Lesetext –
Das schienengebundene Verkehrssystem in Österreich entspricht weitgehend den Planungen und Umsetzungen des vor-vorherigen Jahrhunderts, obwohl sich die Raum- und Verkehrsstrukturen zwischenzeitlich stark gewandelt haben. Durch die Massenmotorisierung seit den 1950er Jahren veränderten sich sowohl das Verkehrsangebot durch Bau neuer Straßen, Knotenpunkten, Parkplätze etc. und gleichzeitiger Vernachlässigung des Bahnverkehrs als auch die Siedlungsstrukturen massiv. Zersiedelung, geringe Dichten (Bevölkerung, Arbeitsplätzte etc.), räumliche Funktionstrennung, Wegzug in die Peripherie etc. führten zu autogerechten Siedlungsstrukturen mit steigendem Aufwand für Erschließung, Ver- und Entsorgung und Energiekosten sowie negativen Umwelt- und Umfeldauswirkungen wie Unfälle, Verkehrslärm, Feinstaub, Trennwirkung etc.

Gespeicherte Einträge
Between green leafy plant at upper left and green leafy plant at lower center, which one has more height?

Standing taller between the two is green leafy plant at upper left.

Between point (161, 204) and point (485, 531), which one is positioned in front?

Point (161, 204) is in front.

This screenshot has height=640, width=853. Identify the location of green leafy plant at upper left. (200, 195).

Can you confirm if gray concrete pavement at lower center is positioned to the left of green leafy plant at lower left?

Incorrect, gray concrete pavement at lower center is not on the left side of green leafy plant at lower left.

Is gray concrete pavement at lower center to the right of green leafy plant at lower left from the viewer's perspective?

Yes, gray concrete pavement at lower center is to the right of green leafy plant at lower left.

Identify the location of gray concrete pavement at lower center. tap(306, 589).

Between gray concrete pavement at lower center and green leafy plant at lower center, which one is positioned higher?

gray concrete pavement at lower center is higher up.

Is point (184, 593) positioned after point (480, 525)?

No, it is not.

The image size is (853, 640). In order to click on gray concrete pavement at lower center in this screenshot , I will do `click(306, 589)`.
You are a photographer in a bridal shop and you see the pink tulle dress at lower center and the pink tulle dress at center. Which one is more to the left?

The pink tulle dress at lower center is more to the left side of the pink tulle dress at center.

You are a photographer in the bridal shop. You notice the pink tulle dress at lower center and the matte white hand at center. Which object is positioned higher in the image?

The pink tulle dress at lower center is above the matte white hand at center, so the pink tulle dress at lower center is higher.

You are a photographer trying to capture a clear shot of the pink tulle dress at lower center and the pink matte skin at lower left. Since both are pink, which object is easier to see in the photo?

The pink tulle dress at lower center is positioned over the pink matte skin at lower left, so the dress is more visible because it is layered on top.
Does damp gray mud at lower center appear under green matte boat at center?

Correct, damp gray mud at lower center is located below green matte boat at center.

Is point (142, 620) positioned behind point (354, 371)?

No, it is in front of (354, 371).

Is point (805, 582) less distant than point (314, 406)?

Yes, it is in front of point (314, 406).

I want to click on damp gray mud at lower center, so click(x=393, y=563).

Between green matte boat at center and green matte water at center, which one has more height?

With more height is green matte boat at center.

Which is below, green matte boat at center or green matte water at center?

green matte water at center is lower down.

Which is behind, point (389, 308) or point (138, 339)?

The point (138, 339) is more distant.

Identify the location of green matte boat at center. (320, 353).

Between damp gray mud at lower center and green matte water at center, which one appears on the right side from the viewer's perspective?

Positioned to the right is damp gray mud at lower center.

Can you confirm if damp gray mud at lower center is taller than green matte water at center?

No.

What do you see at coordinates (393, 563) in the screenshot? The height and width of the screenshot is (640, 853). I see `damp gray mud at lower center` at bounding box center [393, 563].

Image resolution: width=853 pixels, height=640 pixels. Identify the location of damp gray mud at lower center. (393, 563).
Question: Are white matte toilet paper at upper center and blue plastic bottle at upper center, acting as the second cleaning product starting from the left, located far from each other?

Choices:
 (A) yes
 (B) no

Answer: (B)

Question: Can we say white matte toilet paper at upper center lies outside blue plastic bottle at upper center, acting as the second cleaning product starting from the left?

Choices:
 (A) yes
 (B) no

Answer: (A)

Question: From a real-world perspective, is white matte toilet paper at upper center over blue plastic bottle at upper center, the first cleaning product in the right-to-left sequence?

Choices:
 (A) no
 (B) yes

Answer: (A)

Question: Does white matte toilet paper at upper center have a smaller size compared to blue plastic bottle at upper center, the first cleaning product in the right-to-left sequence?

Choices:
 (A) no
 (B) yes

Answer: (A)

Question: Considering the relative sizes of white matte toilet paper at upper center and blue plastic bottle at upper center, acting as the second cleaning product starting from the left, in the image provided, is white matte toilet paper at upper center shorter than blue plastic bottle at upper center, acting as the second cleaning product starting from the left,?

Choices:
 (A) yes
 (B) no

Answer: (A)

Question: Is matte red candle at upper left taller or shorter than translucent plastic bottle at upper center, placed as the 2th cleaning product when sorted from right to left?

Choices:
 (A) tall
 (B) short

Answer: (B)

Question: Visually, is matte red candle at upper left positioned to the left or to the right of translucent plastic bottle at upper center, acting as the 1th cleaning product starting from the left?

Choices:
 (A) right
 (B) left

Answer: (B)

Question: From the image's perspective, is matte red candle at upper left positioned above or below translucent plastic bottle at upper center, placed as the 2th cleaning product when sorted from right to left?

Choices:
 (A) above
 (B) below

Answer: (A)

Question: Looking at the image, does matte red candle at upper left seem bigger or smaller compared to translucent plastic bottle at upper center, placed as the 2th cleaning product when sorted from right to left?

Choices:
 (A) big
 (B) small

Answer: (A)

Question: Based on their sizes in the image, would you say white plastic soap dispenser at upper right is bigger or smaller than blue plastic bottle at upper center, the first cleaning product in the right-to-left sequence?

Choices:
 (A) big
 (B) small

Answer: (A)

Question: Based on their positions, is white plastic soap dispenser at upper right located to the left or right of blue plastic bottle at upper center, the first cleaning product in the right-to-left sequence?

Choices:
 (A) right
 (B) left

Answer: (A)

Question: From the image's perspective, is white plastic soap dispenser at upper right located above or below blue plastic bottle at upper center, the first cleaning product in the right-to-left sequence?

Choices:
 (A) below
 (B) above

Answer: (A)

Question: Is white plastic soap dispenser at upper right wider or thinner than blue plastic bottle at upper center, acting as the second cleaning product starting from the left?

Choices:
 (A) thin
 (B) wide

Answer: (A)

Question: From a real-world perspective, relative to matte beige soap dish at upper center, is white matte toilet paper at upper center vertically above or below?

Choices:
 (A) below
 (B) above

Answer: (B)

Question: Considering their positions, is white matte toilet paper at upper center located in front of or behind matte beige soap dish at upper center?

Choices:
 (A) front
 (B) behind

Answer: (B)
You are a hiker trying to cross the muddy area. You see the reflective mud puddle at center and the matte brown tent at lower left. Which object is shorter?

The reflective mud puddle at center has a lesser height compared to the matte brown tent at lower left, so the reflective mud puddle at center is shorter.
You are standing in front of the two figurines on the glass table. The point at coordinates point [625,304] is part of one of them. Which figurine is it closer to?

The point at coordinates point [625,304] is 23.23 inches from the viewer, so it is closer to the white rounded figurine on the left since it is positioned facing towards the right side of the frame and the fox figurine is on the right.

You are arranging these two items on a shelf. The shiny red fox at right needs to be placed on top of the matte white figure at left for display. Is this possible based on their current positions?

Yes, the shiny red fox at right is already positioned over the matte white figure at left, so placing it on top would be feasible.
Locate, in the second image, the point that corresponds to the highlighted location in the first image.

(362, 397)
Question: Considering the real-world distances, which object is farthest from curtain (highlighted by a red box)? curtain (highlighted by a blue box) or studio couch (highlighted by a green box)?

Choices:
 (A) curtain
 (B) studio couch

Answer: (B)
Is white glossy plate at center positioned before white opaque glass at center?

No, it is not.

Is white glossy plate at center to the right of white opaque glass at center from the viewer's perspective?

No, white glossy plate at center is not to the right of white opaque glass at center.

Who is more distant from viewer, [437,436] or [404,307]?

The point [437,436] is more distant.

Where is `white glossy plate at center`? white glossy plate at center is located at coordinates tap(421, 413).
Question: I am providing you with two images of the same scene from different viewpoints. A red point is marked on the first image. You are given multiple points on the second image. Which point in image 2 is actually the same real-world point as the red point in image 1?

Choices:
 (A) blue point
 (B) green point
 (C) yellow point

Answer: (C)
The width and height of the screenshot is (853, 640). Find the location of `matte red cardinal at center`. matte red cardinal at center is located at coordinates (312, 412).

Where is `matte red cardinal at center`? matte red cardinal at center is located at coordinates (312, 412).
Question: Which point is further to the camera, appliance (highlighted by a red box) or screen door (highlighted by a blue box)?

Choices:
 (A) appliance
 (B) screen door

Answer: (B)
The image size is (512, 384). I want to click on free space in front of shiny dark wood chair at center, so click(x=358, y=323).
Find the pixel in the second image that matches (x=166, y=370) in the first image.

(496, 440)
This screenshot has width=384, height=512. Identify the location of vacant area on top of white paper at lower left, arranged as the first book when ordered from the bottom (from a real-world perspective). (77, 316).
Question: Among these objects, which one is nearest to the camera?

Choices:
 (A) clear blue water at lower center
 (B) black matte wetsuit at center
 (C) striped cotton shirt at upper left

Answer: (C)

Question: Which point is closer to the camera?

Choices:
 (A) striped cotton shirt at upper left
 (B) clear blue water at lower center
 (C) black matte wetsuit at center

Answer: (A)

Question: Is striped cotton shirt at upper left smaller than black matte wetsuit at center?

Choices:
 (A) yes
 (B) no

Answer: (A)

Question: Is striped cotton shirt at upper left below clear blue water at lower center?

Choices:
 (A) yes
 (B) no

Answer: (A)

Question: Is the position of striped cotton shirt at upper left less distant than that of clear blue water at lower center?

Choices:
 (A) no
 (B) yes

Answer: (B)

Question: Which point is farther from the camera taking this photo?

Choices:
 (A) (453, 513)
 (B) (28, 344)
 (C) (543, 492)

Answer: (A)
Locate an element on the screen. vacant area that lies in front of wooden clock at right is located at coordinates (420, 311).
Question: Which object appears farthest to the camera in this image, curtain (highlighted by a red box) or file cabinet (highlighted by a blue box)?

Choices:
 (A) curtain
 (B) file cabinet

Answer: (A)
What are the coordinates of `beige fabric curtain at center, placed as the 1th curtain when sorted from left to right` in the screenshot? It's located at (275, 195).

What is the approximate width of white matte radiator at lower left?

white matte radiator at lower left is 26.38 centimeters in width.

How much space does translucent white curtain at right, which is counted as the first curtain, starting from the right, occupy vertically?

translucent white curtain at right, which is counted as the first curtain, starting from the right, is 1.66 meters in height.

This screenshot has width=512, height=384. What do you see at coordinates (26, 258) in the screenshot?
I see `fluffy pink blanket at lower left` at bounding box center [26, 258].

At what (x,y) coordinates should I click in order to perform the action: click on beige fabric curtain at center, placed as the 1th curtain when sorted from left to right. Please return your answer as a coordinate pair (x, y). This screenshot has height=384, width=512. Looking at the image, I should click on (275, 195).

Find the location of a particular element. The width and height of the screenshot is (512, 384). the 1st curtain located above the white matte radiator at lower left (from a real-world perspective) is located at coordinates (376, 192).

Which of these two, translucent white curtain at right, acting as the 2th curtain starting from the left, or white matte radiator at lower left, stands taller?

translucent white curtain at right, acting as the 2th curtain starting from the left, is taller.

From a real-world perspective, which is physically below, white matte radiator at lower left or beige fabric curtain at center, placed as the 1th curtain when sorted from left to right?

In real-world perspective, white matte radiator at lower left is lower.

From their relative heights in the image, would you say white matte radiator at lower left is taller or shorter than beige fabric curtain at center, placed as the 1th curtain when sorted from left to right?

Arbeitsauftrag –
Schreiben Sie den Text über das Schienenverkehrssystem in Österreich im Anschluss an seinen letzten Satz weiter.

Antwort –
Um diesen kritischen Entwicklungstrend umzukehren, wird im planerischen Diskurs insbesondere aus Sicht der Regionalplanung eine schienenorientierte Siedlungsentwicklung und Erreichbarkeitsoptimierung propagiert. Dieser Planungsansatz umfasst mehrere kombinierbare Strategien, wie Siedlungsentwicklung im Bahnhofsumfeld, Adaption des Stationsnetzes, Anpassung des Ausbaugrades und Verbesserung der Verkehrsverknüpfung.
Dennoch gelingt eine abgestimmte Siedlungs- und Verkehrsentwicklung aus verschiedensten Gründen nur selten, da es sich hierbei um eine sehr vielschichtige Herausforderung handelt (z. B. mangelnden Interesses von Eigentümern, schwacher Bindungswirkung der Regionalplanung, komplexer Akteurskonstellationen, fehlender Finanzierung).
Das Projekt BahnRaum verfolgt das Ziel, mit einem holistischen Forschungsansatz, eine schienenorientierte Siedlungsentwicklung und Erreichbarkeitsoptimierung zu forcieren.
BahnRaum befasst sich mit folgenden Leitfragen:
- Welche Strategien für eine schienenorientierte Siedlungsentwicklung, Bahninfrastruktur und deren verkehrlicher Anbindung (inkl. Maßnahmenkatalog nach Baukastenprinzip) existieren und wie lassen sich diese erfolgreich umsetzen?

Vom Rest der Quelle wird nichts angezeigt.